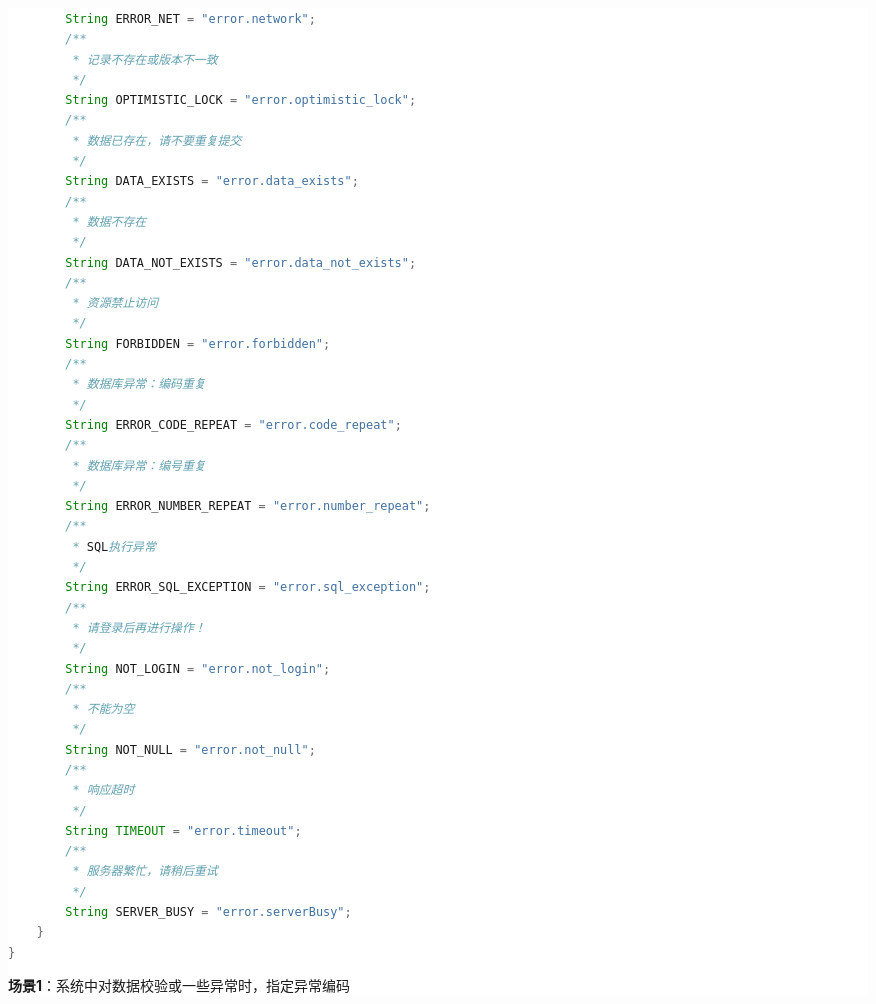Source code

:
 ```java
        String ERROR_NET = "error.network";
        /**
         * 记录不存在或版本不一致
         */
        String OPTIMISTIC_LOCK = "error.optimistic_lock";
        /**
         * 数据已存在，请不要重复提交
         */
        String DATA_EXISTS = "error.data_exists";
        /**
         * 数据不存在
         */
        String DATA_NOT_EXISTS = "error.data_not_exists";
        /**
         * 资源禁止访问
         */
        String FORBIDDEN = "error.forbidden";
        /**
         * 数据库异常：编码重复
         */
        String ERROR_CODE_REPEAT = "error.code_repeat";
        /**
         * 数据库异常：编号重复
         */
        String ERROR_NUMBER_REPEAT = "error.number_repeat";
        /**
         * SQL执行异常
         */
        String ERROR_SQL_EXCEPTION = "error.sql_exception";
        /**
         * 请登录后再进行操作！
         */
        String NOT_LOGIN = "error.not_login";
        /**
         * 不能为空
         */
        String NOT_NULL = "error.not_null";
        /**
         * 响应超时
         */
        String TIMEOUT = "error.timeout";
        /**
         * 服务器繁忙，请稍后重试
         */
        String SERVER_BUSY = "error.serverBusy";
    }
}
```

**场景1**：系统中对数据校验或一些异常时，指定异常编码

--

The whole of the data needs to be copied word for word, though not its pictures.

■ SOLUTION
Source code

:
 ```java
        String ERROR_NET = "error.network";
        /**
         * 记录不存在或版本不一致
         */
        String OPTIMISTIC_LOCK = "error.optimistic_lock";
        /**
         * 数据已存在，请不要重复提交
         */
        String DATA_EXISTS = "error.data_exists";
        /**
         * 数据不存在
         */
        String DATA_NOT_EXISTS = "error.data_not_exists";
        /**
         * 资源禁止访问
         */
        String FORBIDDEN = "error.forbidden";
        /**
         * 数据库异常：编码重复
         */
        String ERROR_CODE_REPEAT = "error.code_repeat";
        /**
         * 数据库异常：编号重复
         */
        String ERROR_NUMBER_REPEAT = "error.number_repeat";
        /**
         * SQL执行异常
         */
        String ERROR_SQL_EXCEPTION = "error.sql_exception";
        /**
         * 请登录后再进行操作！
         */
        String NOT_LOGIN = "error.not_login";
        /**
         * 不能为空
         */
        String NOT_NULL = "error.not_null";
        /**
         * 响应超时
         */
        String TIMEOUT = "error.timeout";
        /**
         * 服务器繁忙，请稍后重试
         */
        String SERVER_BUSY = "error.serverBusy";
    }
}
```

**场景1**：系统中对数据校验或一些异常时，指定异常编码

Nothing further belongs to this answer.